--- EXERCISE DATA Enclosed Below ---
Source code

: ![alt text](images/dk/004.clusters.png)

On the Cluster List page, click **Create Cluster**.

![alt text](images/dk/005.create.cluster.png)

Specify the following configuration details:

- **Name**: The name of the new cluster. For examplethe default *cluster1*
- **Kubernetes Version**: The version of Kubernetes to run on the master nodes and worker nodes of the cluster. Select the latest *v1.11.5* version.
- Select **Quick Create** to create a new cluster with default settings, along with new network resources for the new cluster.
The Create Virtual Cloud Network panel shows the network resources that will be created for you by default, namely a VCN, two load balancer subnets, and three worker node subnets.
--- End of Enclosed EXERCISE DATA ---
## INSTRUCTION
Reproduce the lines of the entries above exactly, but only from the line containing "On the Cluster" through the final line.

## TASK ANSWER
On the Cluster List page, click **Create Cluster**.

![alt text](images/dk/005.create.cluster.png)

Specify the following configuration details:

- **Name**: The name of the new cluster. For examplethe default *cluster1*
- **Kubernetes Version**: The version of Kubernetes to run on the master nodes and worker nodes of the cluster. Select the latest *v1.11.5* version.
- Select **Quick Create** to create a new cluster with default settings, along with new network resources for the new cluster.
The Create Virtual Cloud Network panel shows the network resources that will be created for you by default, namely a VCN, two load balancer subnets, and three worker node subnets.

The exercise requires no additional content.